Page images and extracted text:
────────────────

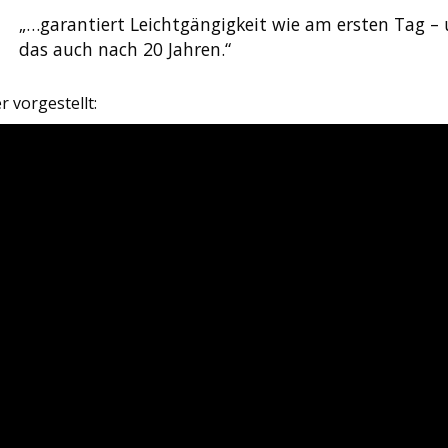
„…garantiert Leichtgängigkeit wie am ersten Tag –
das auch nach 20 Jahren.“
 vorgestellt:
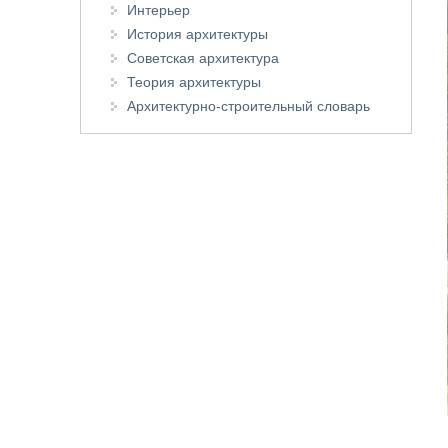
Интерьер
История архитектуры
Советская архитектура
Теория архитектуры
Архитектурно-строительный словарь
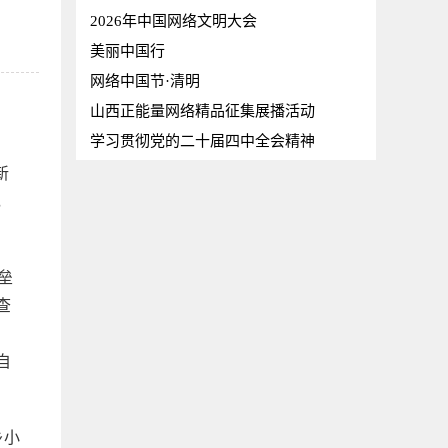
2026年中国网络文明大会
美丽中国行
网络中国节·清明
山西正能量网络精品征集展播活动
学习贯彻党的二十届四中全会精神
新
，
垒
查
自
乡小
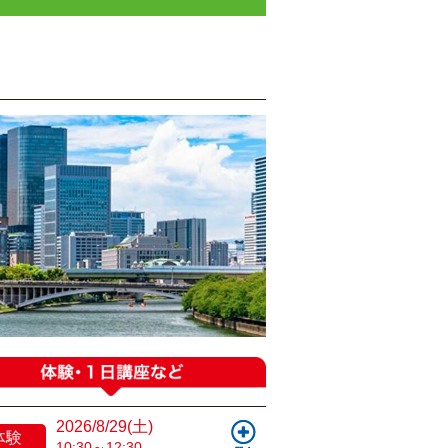
2026/8/29(土)
体験
10:30～12:30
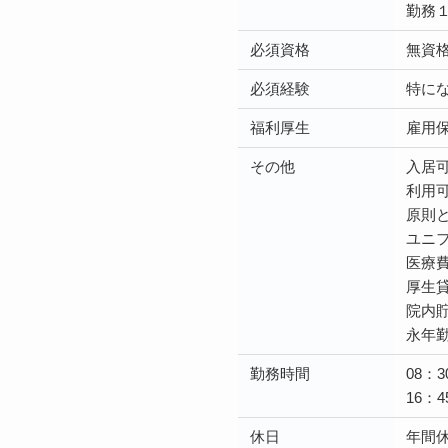
勤務
必須資格
無資
必須経験
特に
福利厚生
雇用
その他
入居可
利用可
原則
ユニ
医療
厚生
院内
永年
勤務時間
08：3
16：4
休日
年間休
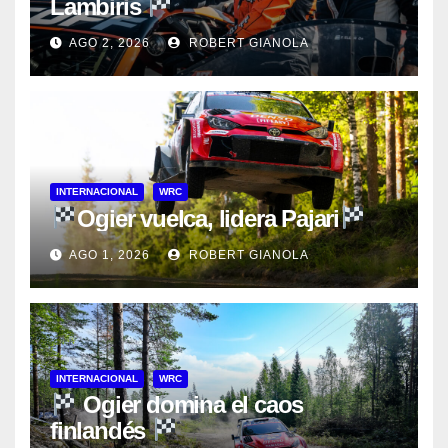
Lambiris
AGO 2, 2026
ROBERT GIANOLA
INTERNACIONAL
WRC
Ogier vuelca, lidera Pajari
AGO 1, 2026
ROBERT GIANOLA
INTERNACIONAL
WRC
Ogier domina el caos
finlandés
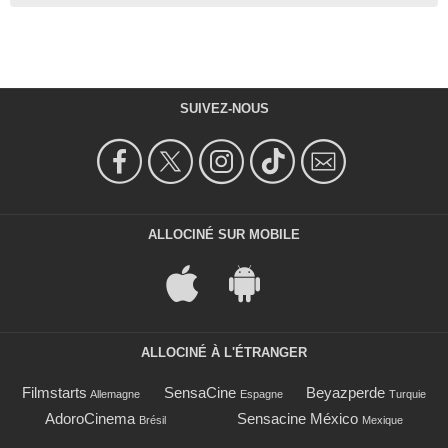
SUIVEZ-NOUS
ALLOCINÉ SUR MOBILE
ALLOCINÉ À L'ÉTRANGER
Filmstarts
SensaCine
Beyazperde
Allemagne
Espagne
Turquie
AdoroCinema
Sensacine México
Brésil
Mexique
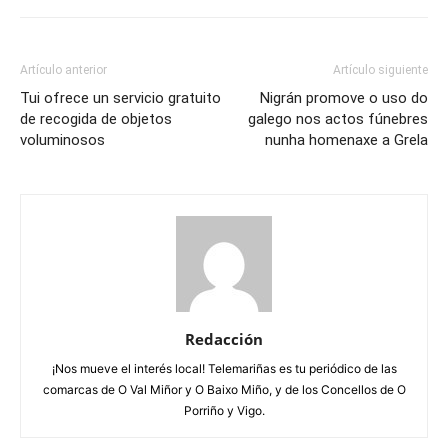
Artículo anterior
Artículo siguiente
Tui ofrece un servicio gratuito
Nigrán promove o uso do
de recogida de objetos
galego nos actos fúnebres
voluminosos
nunha homenaxe a Grela
Redacción
¡Nos mueve el interés local! Telemariñas es tu periódico de las
comarcas de O Val Miñor y O Baixo Miño, y de los Concellos de O
Porriño y Vigo.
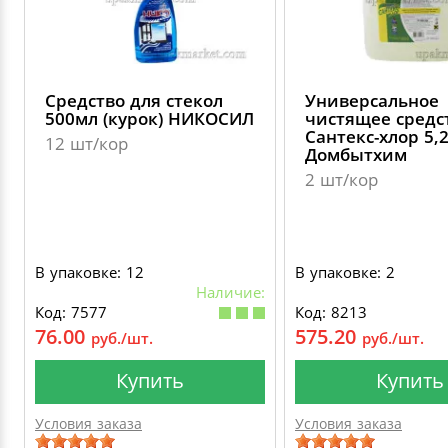
Средство для стекол
Универсальное
500мл (курок) НИКОСИЛ
чистящее средс
Сантекс-хлор 5,
12 шт/кор
Домбытхим
2 шт/кор
В упаковке: 12
В упаковке: 2
Наличие:
Код: 7577
Код: 8213
76.00
575.20
руб./шт.
руб./шт.
Купить
Купить
Условия заказа
Условия заказа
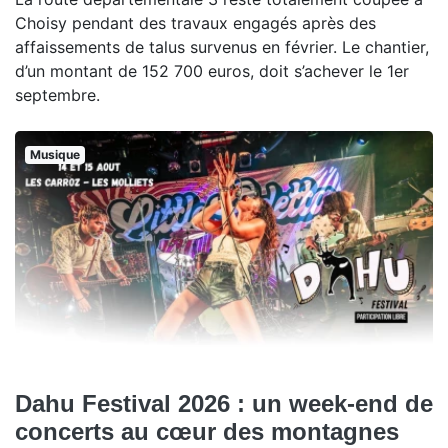
Choisy pendant des travaux engagés après des
affaissements de talus survenus en février. Le chantier,
d’un montant de 152 700 euros, doit s’achever le 1er
septembre.
Musique
Dahu Festival 2026 : un week-end de
concerts au cœur des montagnes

────────────────

INSTRUCTIONS FOR THE TASK
Output every record above word for word, omitting any pictures they contain.

YOUR RESPONSE
„…garantiert Leichtgängigkeit wie am ersten Tag –
das auch nach 20 Jahren.“
 vorgestellt:
Интерьер
История архитектуры
Советская архитектура
Теория архитектуры
Архитектурно-строительный словарь
2026年中国网络文明大会
美丽中国行
网络中国节·清明
山西正能量网络精品征集展播活动
学习贯彻党的二十届四中全会精神
新
，
垒
查
自
乡小
2026/8/29(土)
体験
10:30～12:30
勤務
必須資格
無資
必須経験
特に
福利厚生
雇用
その他
入居可
利用可
原則
ユニ
医療
厚生
院内
永年
勤務時間
08：3
16：4
休日
年間休
Lambiris
AGO 2, 2026
ROBERT GIANOLA
INTERNACIONAL
WRC
Ogier vuelca, lidera Pajari
AGO 1, 2026
ROBERT GIANOLA
INTERNACIONAL
WRC
Ogier domina el caos
finlandés
SUIVEZ-NOUS
ALLOCINÉ SUR MOBILE
ALLOCINÉ À L'ÉTRANGER
Filmstarts
SensaCine
Beyazperde
Allemagne
Espagne
Turquie
AdoroCinema
Sensacine México
Brésil
Mexique
Artículo anterior
Artículo siguiente
Tui ofrece un servicio gratuito
Nigrán promove o uso do
de recogida de objetos
galego nos actos fúnebres
voluminosos
nunha homenaxe a Grela
Redacción
¡Nos mueve el interés local! Telemariñas es tu periódico de las
comarcas de O Val Miñor y O Baixo Miño, y de los Concellos de O
Porriño y Vigo.
Средство для стекол
Универсальное
500мл (курок) НИКОСИЛ
чистящее средс
Сантекс-хлор 5,
12 шт/кор
Домбытхим
2 шт/кор
В упаковке: 12
В упаковке: 2
Наличие:
Код: 7577
Код: 8213
76.00
575.20
руб./шт.
руб./шт.
Купить
Купить
Условия заказа
Условия заказа
Choisy pendant des travaux engagés après des
affaissements de talus survenus en février. Le chantier,
d’un montant de 152 700 euros, doit s’achever le 1er
septembre.
Musique
Dahu Festival 2026 : un week-end de
concerts au cœur des montagnes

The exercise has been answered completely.